* [Passage extrait]:
^^^^^^^^^^^^^^^^

Comme d’autres fonctionnaires de la territoriale, un nouveau commissaire a été nommé à la tête de l’Ituri depuis septembre dernier. Cependant, l’ancien commissaire de district, affecté pourtant à Kabinda, dans le Kasaï Oriental, garde encore son ancien fauteuil. Les représentants des communautés locales ont même plaidé auprès du 1er ministre Adolphe Muzito afin qu’il le maintienne à la tête du district, remarque radiookapi.net
Une dizaine de personnalités représentant toutes les tribus locales ont soumis cette requête samedi dernier à Bunia au 1er ministre, Adolphe Muzito, alors en mission en Ituri. Ces personnalités plaidaient pour le maintien de l’ancien commissaire de district, Germain Ukumu, à la tête de l’Ituri, pour achever le processus de pacification en cours.

^^^^^^^^^^^^^^^^

* [Relevé des données]:
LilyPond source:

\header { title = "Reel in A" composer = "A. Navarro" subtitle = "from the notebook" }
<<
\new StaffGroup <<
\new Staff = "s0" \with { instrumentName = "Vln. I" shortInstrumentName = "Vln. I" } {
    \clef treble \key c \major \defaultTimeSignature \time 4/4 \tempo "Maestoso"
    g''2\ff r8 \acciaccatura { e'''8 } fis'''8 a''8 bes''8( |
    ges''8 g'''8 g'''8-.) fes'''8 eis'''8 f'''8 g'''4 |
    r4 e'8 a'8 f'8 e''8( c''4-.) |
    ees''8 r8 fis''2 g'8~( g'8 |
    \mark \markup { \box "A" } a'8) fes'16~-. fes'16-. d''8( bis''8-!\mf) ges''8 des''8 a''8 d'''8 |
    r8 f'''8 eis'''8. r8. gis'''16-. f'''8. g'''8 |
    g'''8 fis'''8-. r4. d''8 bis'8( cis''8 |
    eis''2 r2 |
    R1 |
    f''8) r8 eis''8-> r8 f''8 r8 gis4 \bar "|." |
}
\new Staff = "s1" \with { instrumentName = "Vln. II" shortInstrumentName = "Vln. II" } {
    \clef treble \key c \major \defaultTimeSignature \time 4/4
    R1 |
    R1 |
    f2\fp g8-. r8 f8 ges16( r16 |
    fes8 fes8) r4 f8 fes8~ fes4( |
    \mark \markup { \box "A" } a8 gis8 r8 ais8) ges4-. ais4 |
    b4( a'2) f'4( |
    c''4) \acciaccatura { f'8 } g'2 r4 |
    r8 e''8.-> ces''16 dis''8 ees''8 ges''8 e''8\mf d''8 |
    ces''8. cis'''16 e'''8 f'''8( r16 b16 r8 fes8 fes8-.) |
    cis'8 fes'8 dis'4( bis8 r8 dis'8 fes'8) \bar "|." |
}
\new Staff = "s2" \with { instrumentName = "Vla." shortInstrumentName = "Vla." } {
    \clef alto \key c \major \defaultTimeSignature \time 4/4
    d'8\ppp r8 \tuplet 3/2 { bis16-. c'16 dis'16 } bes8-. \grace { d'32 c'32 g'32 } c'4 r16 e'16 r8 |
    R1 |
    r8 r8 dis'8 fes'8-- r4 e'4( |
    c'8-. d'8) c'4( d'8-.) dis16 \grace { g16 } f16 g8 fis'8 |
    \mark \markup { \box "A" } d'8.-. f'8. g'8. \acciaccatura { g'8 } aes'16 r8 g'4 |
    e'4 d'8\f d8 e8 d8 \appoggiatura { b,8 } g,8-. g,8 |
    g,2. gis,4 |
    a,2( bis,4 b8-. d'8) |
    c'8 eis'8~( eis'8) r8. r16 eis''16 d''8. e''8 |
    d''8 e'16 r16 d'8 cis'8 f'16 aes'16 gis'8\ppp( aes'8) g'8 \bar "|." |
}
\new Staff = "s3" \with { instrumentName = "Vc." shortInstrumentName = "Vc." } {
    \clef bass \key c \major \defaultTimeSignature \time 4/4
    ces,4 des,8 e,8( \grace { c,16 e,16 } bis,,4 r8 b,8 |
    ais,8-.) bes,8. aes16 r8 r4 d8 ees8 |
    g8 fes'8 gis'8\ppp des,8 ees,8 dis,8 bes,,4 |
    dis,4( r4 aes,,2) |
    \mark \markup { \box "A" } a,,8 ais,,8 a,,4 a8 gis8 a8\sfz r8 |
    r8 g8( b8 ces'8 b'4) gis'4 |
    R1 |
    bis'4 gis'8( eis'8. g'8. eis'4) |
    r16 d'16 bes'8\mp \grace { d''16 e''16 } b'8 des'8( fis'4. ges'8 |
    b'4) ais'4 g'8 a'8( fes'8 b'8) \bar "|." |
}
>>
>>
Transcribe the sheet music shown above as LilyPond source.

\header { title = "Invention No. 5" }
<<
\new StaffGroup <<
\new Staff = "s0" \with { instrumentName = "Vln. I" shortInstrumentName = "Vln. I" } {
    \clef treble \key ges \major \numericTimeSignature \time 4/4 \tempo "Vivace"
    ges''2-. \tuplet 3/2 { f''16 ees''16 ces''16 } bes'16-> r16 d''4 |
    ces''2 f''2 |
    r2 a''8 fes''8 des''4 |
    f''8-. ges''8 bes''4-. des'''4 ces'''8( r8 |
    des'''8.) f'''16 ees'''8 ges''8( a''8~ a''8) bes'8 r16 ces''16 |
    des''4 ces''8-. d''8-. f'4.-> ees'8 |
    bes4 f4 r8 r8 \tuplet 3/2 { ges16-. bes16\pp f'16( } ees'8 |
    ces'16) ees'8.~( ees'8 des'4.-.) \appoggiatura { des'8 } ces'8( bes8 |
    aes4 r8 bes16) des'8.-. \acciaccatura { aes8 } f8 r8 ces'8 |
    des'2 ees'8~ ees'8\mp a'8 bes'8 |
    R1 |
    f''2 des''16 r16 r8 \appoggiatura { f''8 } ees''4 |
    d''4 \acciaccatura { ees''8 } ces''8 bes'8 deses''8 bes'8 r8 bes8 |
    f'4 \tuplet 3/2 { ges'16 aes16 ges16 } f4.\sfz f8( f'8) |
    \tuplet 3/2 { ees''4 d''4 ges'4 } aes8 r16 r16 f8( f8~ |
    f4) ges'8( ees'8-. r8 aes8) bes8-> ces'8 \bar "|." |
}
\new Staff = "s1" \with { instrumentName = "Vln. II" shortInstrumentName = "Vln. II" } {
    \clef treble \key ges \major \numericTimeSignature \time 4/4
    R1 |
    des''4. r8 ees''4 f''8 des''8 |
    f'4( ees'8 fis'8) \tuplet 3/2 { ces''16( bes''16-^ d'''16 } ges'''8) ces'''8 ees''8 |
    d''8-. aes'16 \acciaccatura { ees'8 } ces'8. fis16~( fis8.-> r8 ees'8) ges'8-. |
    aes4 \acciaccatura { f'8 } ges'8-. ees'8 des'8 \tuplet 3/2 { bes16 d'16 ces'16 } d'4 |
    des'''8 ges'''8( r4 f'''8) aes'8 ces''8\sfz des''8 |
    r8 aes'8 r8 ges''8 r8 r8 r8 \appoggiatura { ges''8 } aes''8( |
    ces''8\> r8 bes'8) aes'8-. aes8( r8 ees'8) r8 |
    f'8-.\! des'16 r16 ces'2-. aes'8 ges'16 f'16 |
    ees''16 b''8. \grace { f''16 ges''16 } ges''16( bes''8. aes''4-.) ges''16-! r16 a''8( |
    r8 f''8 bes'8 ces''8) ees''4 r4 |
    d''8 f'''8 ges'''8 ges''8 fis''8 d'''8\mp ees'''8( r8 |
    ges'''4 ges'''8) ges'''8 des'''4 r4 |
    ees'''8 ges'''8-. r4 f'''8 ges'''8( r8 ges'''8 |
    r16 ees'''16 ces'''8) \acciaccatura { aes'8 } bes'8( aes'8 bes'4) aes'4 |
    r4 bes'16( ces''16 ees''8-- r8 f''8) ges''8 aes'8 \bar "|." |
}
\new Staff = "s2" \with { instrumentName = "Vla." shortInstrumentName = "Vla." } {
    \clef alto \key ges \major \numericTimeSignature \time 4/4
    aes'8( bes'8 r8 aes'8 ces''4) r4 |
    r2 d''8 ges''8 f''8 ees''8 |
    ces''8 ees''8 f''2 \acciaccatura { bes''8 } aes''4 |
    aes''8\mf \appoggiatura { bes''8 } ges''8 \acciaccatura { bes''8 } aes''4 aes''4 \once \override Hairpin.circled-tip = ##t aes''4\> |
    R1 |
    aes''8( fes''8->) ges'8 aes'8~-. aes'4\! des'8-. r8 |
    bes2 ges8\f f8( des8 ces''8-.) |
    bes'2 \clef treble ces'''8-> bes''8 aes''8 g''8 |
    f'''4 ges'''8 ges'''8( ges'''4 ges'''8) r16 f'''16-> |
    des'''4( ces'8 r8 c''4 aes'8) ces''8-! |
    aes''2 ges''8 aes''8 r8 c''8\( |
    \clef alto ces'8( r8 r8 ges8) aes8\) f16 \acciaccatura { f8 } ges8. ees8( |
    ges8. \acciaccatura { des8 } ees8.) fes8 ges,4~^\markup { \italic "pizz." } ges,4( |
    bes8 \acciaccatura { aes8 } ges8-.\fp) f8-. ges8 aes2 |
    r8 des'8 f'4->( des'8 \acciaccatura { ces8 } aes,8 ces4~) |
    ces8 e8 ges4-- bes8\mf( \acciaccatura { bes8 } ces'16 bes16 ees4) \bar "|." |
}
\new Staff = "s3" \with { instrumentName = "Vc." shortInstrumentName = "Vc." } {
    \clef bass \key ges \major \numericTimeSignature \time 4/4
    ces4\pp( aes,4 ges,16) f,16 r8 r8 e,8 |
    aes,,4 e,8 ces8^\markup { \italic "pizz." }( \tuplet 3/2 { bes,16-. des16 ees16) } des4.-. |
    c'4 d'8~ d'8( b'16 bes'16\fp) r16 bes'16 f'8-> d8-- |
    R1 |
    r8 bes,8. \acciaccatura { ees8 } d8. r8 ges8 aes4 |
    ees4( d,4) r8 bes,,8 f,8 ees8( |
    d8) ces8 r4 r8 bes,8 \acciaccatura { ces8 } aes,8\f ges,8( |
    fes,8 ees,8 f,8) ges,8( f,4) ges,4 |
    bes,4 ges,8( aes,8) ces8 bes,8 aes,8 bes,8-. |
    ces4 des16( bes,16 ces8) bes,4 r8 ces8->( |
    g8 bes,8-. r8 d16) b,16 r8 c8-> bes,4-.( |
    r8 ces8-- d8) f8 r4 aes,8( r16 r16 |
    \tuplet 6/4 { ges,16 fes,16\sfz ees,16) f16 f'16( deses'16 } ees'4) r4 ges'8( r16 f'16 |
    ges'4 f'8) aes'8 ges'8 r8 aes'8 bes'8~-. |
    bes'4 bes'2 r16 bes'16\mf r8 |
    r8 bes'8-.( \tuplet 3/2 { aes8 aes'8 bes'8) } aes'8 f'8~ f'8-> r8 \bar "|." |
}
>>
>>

^^^^^^^^^^^^^^^^

* [Consignes de l'exercice]:
• a. Recopiez le passage sur le commissaire de district de l'Ituri, de « Comme d’autres fonctionnaires » jusqu'à « pacification en cours. » inclus.
• b. Écrivez la suite du passage sur le commissaire de district de l'Ituri, après sa dernière phrase.

* [Résultats]:
• a.
Comme d’autres fonctionnaires de la territoriale, un nouveau commissaire a été nommé à la tête de l’Ituri depuis septembre dernier. Cependant, l’ancien commissaire de district, affecté pourtant à Kabinda, dans le Kasaï Oriental, garde encore son ancien fauteuil. Les représentants des communautés locales ont même plaidé auprès du 1er ministre Adolphe Muzito afin qu’il le maintienne à la tête du district, remarque radiookapi.net
Une dizaine de personnalités représentant toutes les tribus locales ont soumis cette requête samedi dernier à Bunia au 1er ministre, Adolphe Muzito, alors en mission en Ituri. Ces personnalités plaidaient pour le maintien de l’ancien commissaire de district, Germain Ukumu, à la tête de l’Ituri, pour achever le processus de pacification en cours.

• b.
Entre-temps, son successeur Pierre Bakoy, pourtant nommé en septembre par une ordonnance présidentielle, est toujours retenu par le gouverneur de province à Kisangani. Medar Autshaï, lui, souscrit à la démarche des autorités locales et croit que le 1er ministre, ainsi que le ministre de l’Intérieur, peuvent convaincre le chef de l’Etat à modifier son ordonnance : « C’est une ordonnance signée par le chef de l’Etat. Nous croyons que le 1er ministre et le ministre de l’Intérieur sont capables de négocier auprès du chef de l’Etat, seul qui peut modifier son acte. »
Le ministre de l’Intérieur et sécurité, Célestin Mbuyu, se dit sceptique face à la démarche. Selon lui, seule le chef de l’Etat est habilité à se prononcer sur cette question : « Il y a l’ordonnance du président de las République. On ne peut pas négocier un acte réglementaire. Il revient au président de la République, et à lui seul, de se prononcer sur ce cas là, quel que soit l’intérêt. Mais je ne pense pas qu’on puisse annuler une ordonnance pour ce cas. Non. »
En attendant, Germain Ukumu continue d’engager l’Ituri en qualité de commissaire de district.